> _Extract to read_
## start

3.1 Datasets
The datasets used for training and testing the
detectors can be divided into two parts.
The first, custom part of the dataset, was acquired
from indoor and outdoor footage of handball practice
and competition. The recordings were made by the
authors of this paper during one week in handball
school without additional scene preparation or player
instruction to preserve real-world conditions. The
subjects in the images are mainly youngsters with
accompanying coaches, handling multiple sports ball
objects. The recordings were done using GoPro
cameras positioned at 1.5 m height at the border of
the filed or from the spectator’s viewpoint
approximately 3.5 m high and 10 m away from the
filed limit. Artificial lighting was present during
indoor activities with some sunlight through
windows. Outdoor scenes were taken during daytime
with clear sky or with almost no clouds. From the 751
videos, at 1920x1080 (full HD) resolution and 30
frames per second, 394 training and 27 validating
images were selected for training the models. The ball
objects came in a variety of colors, and so did the
players clothing mainly used for everyday sports
activities.
The second, public part of the dataset was used
to avoid overfitting and to prepare the model for
detection in other sports. It consists of 1445 training
and 13 test images of variable sizes from 174 x174 up
to 5184 x 3456 with 1 to many ball occurrences on
each. This part was gathered in part using an internet
search engine and in part from publicly available
COCO datasets (Lin et al, 2014). Here, the balls are
not exclusive to handball sport and are of different
sizes and colors. The persons in the images also take
different positions and are dressed differently.
The complete dataset has 1837 images with over
3500 ball objects.
3.2 Models
The description of the tested models is given below.
Since the goal of detecting sports balls requires the
possibility of discerning small and distant objects in
images, the input resolution was increased to
1024x1024 pixels in all models except the first two,
where the original input size of 608 x 608 pixels was
used. This was done since the ball objects in a large
number of source full HD images take up just a few
pixels, and the resizing of images to 608x608
resolution can make such objects invisible or almost
invisible.
An additional change was made to some classes
models need to detect. Since object detection in sports
action doesn’t require classes like a teddy bear and
fire hydrant, models were trained solely on the ball
and person classes. All other classes are not
considered in this experiment. This affects Mean
Average Precision (mAP) which will be used in
metrics of how successful the models are.

## end

> _Material_
## start

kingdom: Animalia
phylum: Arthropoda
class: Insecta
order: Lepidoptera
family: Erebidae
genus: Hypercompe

## end

> _Instruction_
Extend the write-up on detecting sports balls, beginning right after its final sentence.

> _Exercise result_
Our reference model, further marked as Y, is the
pre-trained YOLOv2 model with 608 x 608 input
image size with weights pre-trained on the COCO
dataset and no additional training by the authors of
this paper. The pre-trained model contains the person
and sports ball among other classes from the COCO
dataset.
The model (Y+) is the pre-trained model Y fine-
tuned on the 394 images from the custom part of the
dataset. The training of this model has proven to be
unstable, so only a limited number of epochs was
performed. Since the same dataset, consisting of large
images (up to 5184 x 3456) with small annotated
objects (few pixels high/width), was applied in
training without problems to the subsequent models
with higher input resolution, it can be concluded that
already small objects get too small when resized
ending up in error.
The third model (YB) was trained using transfer
learning, on both public custom parts of the dataset,
1837 images in total, training only for the ball class.
In this and subsequent models in this experiment, the
input image resolution was increased to 1024 x 1024
from 608 x 608 of the original model.
The YBP model included both ball and person
classes and was trained using transfer learning. It was
trained for approximately 80 epochs on both custom
and public parts of the dataset.
In the YPB+ model, the custom dataset was
doubled using flipped images and flipped
annotations. The YPB model was fine-tuned with ten
epochs to achieve this result.
For the sixth model (YPBF) it was decided to
include all images so far, public, custom and flipped
custom dataset. Since flipped custom images were
mirrored around Y axes, it was decided to try flipping
images around X axes as well which results in
unnatural sky-ground and upside-down human
position.
All of the models were trained and then tested in
the same environment, consisting of a PC equipped
with a 12 core E5-2680v3 CPU and one GeForce
GTX TITAN X GPU with 12GB of memory, with
Debian Linux operating system. Additional
programming was done in Python programming
language.